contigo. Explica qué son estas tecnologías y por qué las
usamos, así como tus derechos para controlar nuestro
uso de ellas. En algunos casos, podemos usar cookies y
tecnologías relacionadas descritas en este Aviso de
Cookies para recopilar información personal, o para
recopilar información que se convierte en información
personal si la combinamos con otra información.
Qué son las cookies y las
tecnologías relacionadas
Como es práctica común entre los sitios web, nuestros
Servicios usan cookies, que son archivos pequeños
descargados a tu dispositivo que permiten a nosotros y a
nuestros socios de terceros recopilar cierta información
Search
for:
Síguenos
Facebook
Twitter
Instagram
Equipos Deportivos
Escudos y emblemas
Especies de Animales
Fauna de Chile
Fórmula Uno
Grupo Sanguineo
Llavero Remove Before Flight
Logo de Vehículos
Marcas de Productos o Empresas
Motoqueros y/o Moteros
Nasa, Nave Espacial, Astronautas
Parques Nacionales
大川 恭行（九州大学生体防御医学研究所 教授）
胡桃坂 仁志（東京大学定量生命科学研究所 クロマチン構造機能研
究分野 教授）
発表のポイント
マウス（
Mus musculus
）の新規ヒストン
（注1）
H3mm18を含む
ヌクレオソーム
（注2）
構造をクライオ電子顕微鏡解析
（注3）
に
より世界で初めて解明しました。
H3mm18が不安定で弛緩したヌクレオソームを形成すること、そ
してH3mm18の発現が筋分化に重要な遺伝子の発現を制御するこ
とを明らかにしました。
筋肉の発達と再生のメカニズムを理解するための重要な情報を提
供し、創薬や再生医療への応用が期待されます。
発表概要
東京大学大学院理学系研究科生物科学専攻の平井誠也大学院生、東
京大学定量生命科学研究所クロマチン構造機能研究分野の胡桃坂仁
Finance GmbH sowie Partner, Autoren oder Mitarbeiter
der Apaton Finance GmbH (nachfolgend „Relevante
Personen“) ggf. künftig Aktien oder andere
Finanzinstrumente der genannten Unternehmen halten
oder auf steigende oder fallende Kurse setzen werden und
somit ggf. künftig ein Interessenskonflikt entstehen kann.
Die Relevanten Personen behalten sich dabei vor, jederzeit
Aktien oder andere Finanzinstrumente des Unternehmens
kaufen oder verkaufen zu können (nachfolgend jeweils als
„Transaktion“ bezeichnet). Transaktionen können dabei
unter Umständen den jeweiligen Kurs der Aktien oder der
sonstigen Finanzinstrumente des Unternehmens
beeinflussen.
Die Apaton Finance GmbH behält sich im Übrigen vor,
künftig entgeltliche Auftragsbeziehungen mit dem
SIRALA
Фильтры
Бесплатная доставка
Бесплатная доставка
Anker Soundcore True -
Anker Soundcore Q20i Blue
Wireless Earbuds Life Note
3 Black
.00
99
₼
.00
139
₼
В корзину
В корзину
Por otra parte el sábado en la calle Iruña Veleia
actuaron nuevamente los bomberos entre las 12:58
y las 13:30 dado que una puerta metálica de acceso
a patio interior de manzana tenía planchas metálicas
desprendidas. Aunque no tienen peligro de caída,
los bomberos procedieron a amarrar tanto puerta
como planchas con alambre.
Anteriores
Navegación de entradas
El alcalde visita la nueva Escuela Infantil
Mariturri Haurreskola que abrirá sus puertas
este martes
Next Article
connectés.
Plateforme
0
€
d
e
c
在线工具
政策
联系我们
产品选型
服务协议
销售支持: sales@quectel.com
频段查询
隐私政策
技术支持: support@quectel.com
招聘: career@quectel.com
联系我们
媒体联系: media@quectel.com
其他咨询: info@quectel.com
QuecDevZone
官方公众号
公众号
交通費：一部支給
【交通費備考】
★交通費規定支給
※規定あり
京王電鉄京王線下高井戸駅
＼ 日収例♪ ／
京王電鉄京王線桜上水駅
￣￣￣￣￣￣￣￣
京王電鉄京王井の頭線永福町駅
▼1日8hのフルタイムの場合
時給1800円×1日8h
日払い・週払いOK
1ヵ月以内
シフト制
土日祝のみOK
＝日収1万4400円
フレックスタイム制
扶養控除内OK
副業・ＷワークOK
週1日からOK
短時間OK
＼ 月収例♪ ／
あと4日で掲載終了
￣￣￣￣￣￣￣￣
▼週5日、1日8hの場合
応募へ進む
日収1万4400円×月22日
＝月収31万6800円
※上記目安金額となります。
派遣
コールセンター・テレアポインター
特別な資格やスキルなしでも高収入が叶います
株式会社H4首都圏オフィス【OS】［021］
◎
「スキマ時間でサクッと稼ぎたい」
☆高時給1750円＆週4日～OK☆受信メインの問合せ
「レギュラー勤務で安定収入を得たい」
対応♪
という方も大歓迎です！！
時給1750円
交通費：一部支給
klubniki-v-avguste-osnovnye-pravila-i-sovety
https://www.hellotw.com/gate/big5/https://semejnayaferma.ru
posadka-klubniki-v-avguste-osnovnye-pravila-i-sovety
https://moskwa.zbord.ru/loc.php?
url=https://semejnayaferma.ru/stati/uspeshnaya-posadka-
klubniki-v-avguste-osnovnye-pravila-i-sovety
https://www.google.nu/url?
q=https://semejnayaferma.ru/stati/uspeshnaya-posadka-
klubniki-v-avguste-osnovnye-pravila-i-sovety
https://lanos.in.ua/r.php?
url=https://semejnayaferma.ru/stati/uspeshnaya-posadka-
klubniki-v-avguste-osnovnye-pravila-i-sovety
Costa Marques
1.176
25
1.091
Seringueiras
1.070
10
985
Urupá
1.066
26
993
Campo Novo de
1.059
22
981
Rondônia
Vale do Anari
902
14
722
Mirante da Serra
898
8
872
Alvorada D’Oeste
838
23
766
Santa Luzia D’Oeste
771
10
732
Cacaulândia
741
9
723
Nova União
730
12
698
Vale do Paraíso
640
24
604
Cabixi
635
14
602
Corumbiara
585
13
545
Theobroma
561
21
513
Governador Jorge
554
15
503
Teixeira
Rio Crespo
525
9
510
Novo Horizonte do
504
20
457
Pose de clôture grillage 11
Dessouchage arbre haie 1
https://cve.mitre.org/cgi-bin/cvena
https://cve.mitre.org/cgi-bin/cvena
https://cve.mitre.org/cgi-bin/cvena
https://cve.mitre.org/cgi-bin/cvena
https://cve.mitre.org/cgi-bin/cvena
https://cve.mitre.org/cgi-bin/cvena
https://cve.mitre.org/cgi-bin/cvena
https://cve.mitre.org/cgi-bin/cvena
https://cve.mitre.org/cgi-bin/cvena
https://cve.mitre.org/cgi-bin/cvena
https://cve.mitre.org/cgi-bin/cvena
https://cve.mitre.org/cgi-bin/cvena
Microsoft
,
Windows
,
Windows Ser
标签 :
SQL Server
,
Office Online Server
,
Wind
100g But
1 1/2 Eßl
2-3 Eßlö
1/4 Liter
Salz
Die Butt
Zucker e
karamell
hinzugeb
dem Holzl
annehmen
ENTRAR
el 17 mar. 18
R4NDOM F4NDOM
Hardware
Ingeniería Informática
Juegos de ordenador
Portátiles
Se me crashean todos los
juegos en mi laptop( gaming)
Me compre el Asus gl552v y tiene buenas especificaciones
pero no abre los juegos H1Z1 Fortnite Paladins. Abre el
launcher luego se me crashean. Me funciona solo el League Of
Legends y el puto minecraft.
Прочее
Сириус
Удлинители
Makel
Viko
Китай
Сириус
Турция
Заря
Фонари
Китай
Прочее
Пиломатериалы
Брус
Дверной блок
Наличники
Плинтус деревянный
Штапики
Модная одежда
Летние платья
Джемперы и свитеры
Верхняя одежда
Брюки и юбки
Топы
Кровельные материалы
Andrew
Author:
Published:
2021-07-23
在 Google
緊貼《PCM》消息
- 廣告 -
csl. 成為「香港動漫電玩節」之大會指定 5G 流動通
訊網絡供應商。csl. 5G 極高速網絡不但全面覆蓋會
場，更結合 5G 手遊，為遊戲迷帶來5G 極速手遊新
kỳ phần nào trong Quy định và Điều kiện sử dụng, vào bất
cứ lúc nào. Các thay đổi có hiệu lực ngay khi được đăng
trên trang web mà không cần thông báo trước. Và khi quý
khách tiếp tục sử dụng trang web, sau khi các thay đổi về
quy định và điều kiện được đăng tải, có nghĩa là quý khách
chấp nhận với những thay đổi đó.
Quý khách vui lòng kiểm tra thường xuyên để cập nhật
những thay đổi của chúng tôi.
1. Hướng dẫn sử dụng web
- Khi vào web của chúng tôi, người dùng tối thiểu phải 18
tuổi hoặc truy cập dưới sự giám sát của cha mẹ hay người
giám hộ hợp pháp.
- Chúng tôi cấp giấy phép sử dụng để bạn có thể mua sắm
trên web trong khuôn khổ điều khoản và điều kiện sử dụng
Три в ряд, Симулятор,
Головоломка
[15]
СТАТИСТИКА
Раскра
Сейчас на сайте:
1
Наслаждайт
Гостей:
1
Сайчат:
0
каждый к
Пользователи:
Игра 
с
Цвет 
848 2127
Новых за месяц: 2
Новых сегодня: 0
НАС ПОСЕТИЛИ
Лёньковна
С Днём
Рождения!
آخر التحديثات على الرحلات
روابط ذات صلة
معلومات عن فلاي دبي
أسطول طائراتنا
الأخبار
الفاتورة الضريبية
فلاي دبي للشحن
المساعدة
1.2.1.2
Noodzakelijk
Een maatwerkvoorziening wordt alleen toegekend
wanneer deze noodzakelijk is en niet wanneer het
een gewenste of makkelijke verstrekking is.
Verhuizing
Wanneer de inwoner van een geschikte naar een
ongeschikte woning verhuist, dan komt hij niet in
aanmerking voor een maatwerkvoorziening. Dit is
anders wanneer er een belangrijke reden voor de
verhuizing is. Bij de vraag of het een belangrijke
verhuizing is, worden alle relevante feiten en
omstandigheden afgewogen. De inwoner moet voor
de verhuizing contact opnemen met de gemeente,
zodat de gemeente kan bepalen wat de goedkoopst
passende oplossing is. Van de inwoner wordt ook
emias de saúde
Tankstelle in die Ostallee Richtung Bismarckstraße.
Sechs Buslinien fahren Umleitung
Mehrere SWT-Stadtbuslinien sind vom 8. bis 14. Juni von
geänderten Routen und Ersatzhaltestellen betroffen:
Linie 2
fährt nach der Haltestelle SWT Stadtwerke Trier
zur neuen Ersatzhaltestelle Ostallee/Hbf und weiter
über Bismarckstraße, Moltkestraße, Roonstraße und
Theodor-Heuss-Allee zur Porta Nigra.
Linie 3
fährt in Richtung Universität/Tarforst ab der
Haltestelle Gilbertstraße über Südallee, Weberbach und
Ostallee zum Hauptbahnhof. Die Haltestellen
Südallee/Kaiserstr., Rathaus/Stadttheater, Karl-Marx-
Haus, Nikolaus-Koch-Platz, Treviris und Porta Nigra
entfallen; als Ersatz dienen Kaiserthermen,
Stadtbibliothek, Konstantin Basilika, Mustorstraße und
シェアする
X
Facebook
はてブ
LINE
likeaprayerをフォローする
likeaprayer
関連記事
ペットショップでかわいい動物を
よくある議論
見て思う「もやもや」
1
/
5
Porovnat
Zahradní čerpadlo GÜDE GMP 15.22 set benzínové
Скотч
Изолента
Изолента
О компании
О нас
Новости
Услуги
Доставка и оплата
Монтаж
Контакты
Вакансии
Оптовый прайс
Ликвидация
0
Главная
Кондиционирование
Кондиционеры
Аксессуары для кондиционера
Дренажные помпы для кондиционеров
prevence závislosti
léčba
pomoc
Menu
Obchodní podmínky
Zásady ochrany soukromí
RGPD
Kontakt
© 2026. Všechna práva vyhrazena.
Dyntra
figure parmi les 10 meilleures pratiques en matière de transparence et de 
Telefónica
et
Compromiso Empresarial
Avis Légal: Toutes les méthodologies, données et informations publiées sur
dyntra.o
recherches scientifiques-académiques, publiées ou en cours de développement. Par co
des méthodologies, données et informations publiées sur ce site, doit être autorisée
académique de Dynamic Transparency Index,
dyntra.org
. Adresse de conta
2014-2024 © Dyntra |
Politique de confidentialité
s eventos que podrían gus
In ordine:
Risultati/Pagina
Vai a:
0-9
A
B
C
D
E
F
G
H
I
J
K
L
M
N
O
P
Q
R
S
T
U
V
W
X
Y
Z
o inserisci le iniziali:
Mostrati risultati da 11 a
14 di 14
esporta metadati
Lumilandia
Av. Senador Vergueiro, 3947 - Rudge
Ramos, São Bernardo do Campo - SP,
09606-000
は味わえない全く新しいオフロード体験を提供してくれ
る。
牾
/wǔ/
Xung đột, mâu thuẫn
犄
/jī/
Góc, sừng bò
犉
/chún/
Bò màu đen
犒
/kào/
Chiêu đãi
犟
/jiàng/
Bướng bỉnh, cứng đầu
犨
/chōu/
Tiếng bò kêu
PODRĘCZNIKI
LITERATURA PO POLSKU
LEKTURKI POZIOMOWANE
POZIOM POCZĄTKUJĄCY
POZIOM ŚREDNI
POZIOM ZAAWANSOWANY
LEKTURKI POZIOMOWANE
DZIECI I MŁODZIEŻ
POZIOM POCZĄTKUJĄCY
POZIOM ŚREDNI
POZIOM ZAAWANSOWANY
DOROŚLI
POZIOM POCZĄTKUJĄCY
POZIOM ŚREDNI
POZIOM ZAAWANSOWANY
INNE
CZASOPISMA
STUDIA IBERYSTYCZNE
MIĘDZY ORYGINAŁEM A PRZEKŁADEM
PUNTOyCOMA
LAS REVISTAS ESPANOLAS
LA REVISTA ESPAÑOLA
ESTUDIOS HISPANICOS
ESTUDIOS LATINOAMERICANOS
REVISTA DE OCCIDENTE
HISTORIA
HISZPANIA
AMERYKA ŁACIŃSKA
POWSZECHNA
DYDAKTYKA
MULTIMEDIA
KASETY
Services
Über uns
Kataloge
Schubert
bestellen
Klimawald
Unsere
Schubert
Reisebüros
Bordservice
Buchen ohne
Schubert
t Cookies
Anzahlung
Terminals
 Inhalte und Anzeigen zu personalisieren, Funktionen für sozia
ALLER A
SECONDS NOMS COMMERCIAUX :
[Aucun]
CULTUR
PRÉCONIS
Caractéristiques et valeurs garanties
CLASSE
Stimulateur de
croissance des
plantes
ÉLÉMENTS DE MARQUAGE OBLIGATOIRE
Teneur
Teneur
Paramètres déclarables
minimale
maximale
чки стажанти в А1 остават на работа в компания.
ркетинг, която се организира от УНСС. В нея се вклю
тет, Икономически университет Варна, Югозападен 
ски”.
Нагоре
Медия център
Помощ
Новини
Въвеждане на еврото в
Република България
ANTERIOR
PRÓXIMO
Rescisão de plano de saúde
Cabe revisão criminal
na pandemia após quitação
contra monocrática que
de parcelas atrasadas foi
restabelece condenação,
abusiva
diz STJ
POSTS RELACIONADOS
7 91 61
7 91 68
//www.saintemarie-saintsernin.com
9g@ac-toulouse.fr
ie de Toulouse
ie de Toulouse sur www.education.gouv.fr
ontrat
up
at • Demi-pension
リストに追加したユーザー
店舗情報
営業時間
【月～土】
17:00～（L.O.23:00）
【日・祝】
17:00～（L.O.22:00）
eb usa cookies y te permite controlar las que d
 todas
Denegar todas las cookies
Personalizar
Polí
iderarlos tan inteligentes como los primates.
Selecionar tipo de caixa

# # #

◆ WHAT YOU SHOULD DO: What lines in the records contain the word "tecnologías"? Return each one.

◆ ANSWER SPACE:
contigo. Explica qué son estas tecnologías y por qué las
tecnologías relacionadas descritas en este Aviso de
tecnologías relacionadas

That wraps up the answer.